A text file is a computer file that stores a typed document as a series of alphanumeric characters, usually without visual formatting information. The content may be a personal note or list, a journal or newspaper article, a book, or any other text that can be rendered accurately in typewritten form. Text files are similar to word processing files in that the content of both is primarily textual; they differ in that text files usually do not record information such as character style and size, pagination, or other details that would specify the appearance of a finished document. Some computer operating systems make a basic distinction between a text file, which is intended to be translated directly into human-readable text, and a binary file, which is interpreted directly by the computer.
In most of the schemes used for encoding text, each character is assigned a numeric value, with the text then written as a string of binary numbers. One family of encoding schemes, called the American Standard Code for Information Interchange (ASCII), became a widely-used standard early in the history of computing, despite its poor support for languages other than English. The ISO 8859 family of codes has provided much better support for languages based on the Latin alphabet and similar alphabets, but has been unable to encode the characters from East Asian languages like Japanese, leading to a proliferation of incompatible standards.
More recently, the Unicode® Consortium has been developing an encoding system called Unicode® that has the goal of assigning a unique number to every character used in every language on earth. This will allow a single code to be used for every language, and allow texts from multiple languages to appear in a single file. The first portion of Unicode is based on ISO 8859, which is itself based on ASCII. Using Unicode® can have advantages even in English-speaking countries, as text encoded using older schemes may display minor inconsistencies when moved from system to system.
Advantages of text files include small size and versatility. Kilobytes or megabytes smaller than the same data stored in other formats, they can be rapidly and massively exchanged via email or disk. Most can be opened on computers running diverse operating systems, using very basic software. The primary disadvantage is the lack of formatting. A text file may be a poor choice for representing a document that contains images or that relies on design elements to communicate its meaning — a file containing tabular data, mathematical formulas, or concrete poetry, for instance.

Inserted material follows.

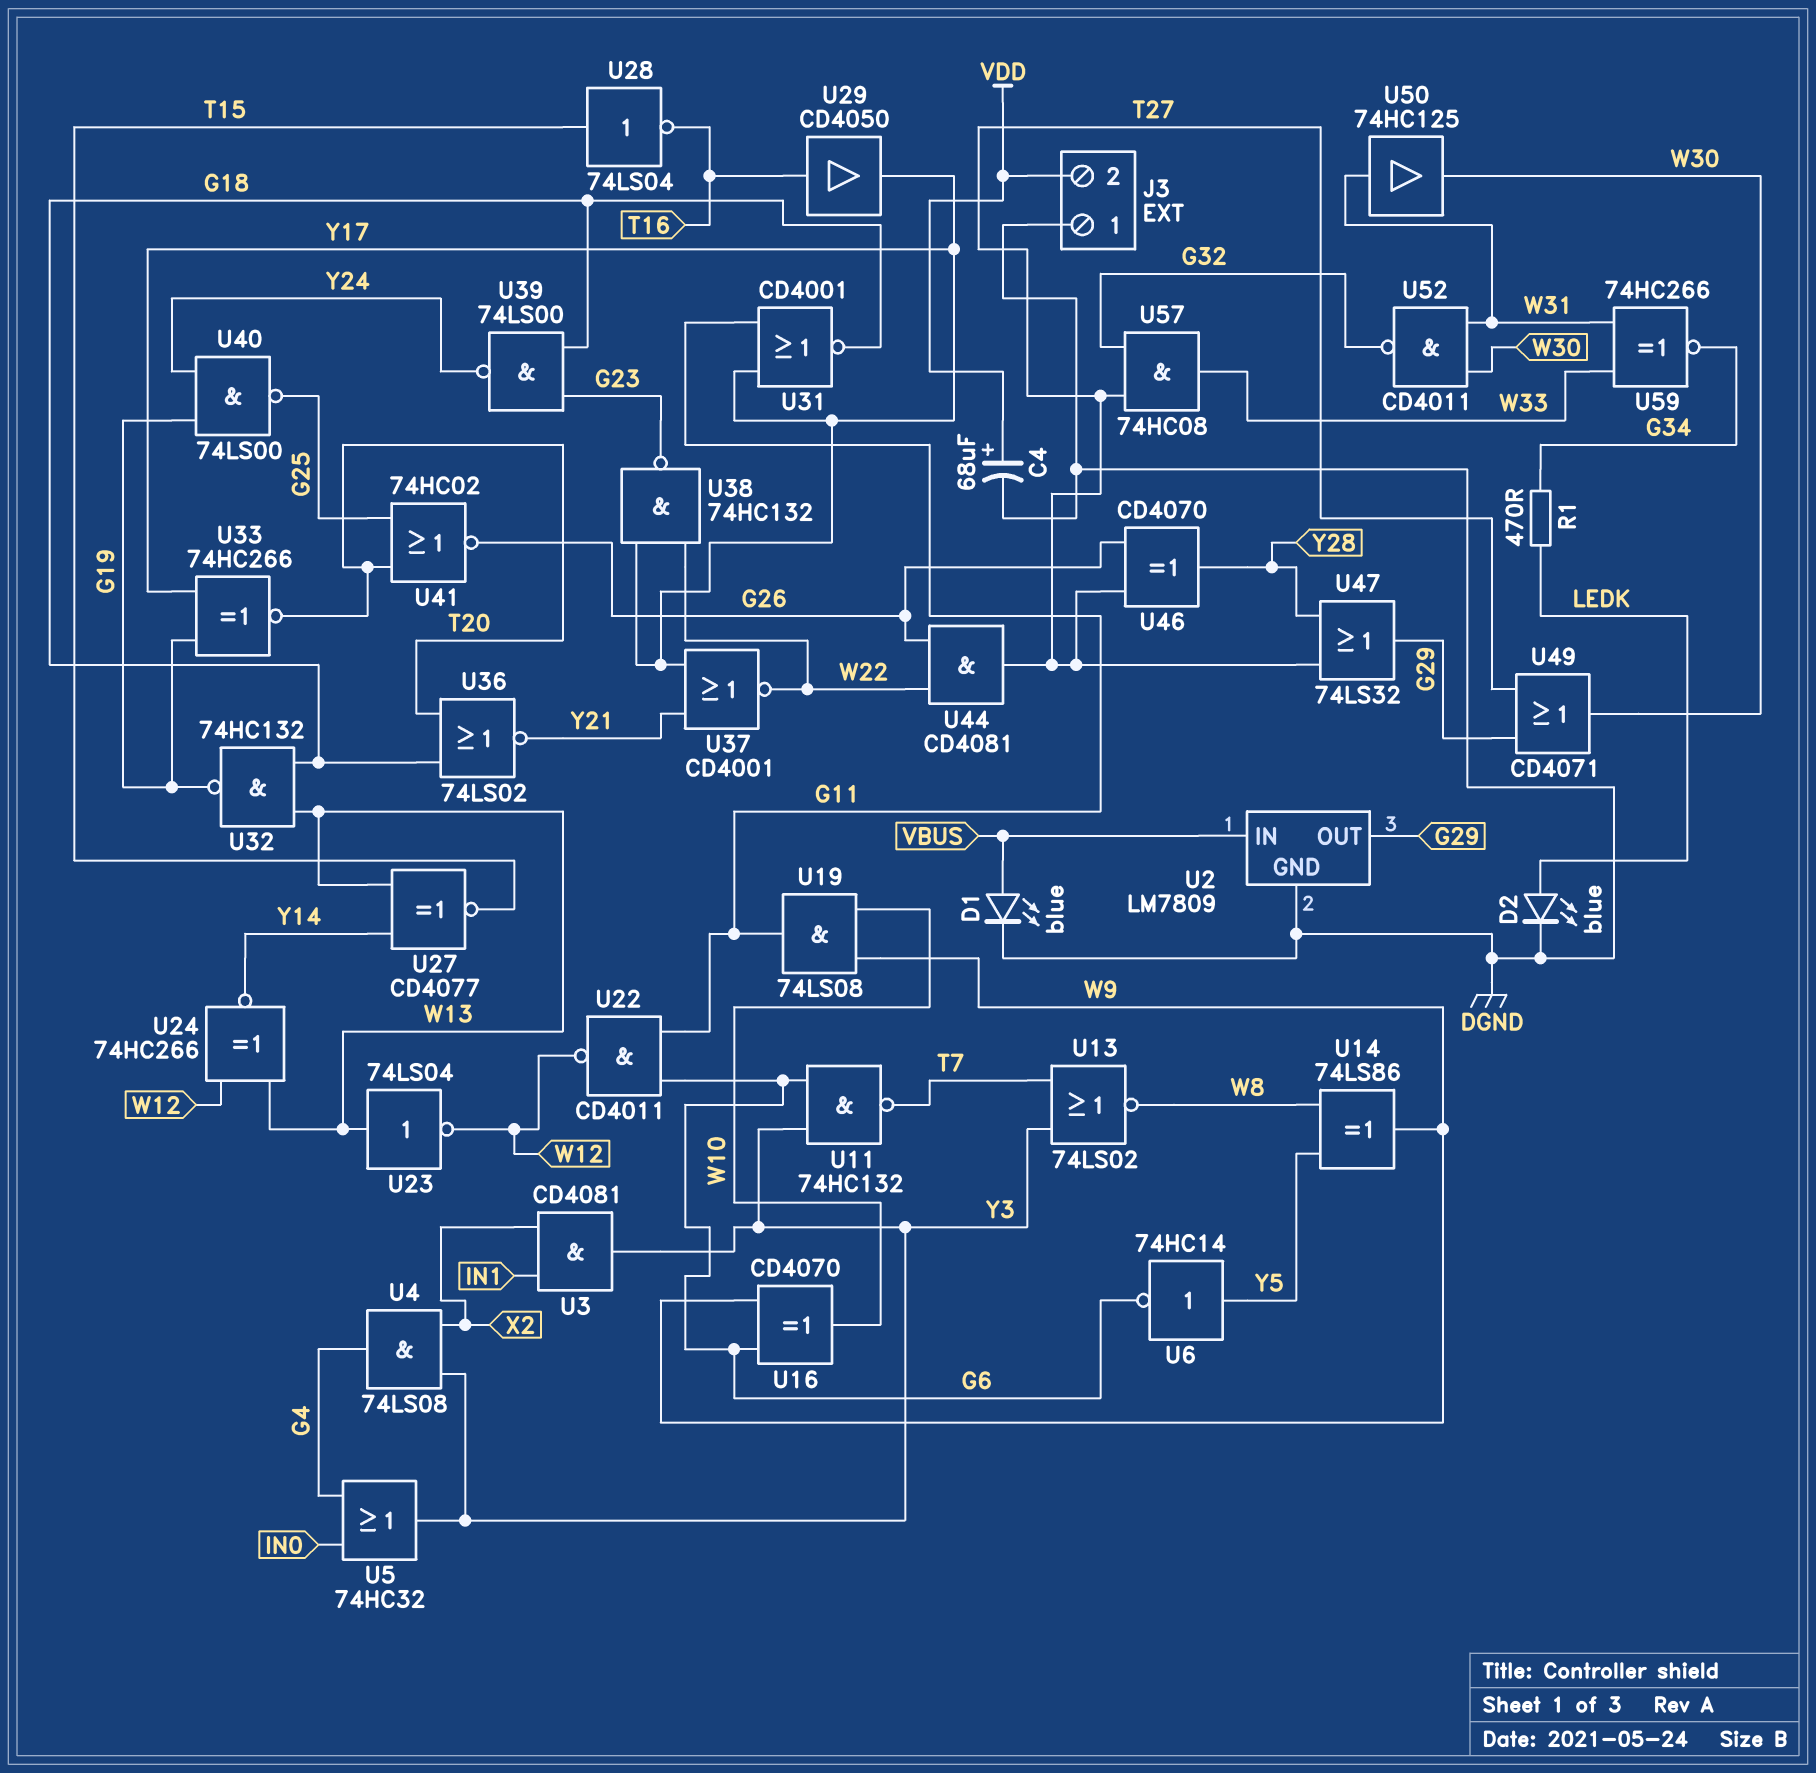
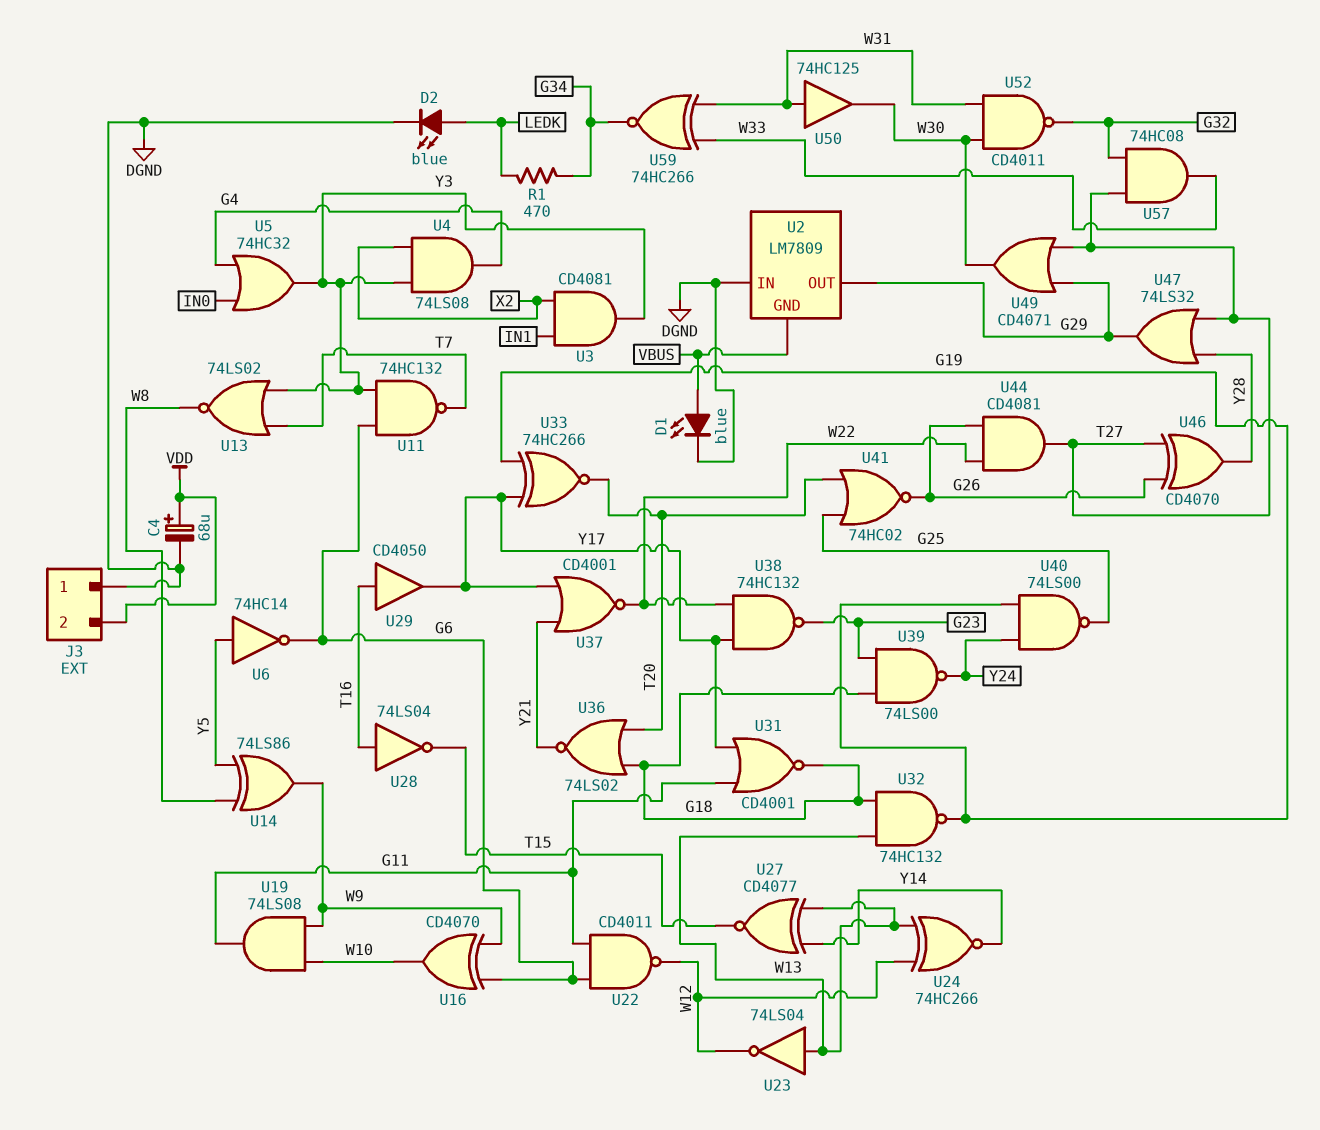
U2 pin GND: DGND -> VBUS
U2 pin IN: VBUS -> DGND
U28: NOT 74LS04 (in T15, out T16) -> NOT 74LS04 (in T16, out T15)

Text files are generally intended to be read and edited by humans, but not all of them contain content that is primarily for human consumption. Most programming code is stored in a text file prior to being compiled — that is, translated into a machine-readable binary file. Files may also contain machine-readable textual tags that give formatting information in addition to plain text. For instance, a Hypertext Markup Language (HTML) file can be opened as a plain text file in a text editor, or display as a formatted web page after being interpreted by a web browser. Similar schemes include LaTeX, used for laying out scientific papers, and Extensible Markup Language (XML), used for structuring data.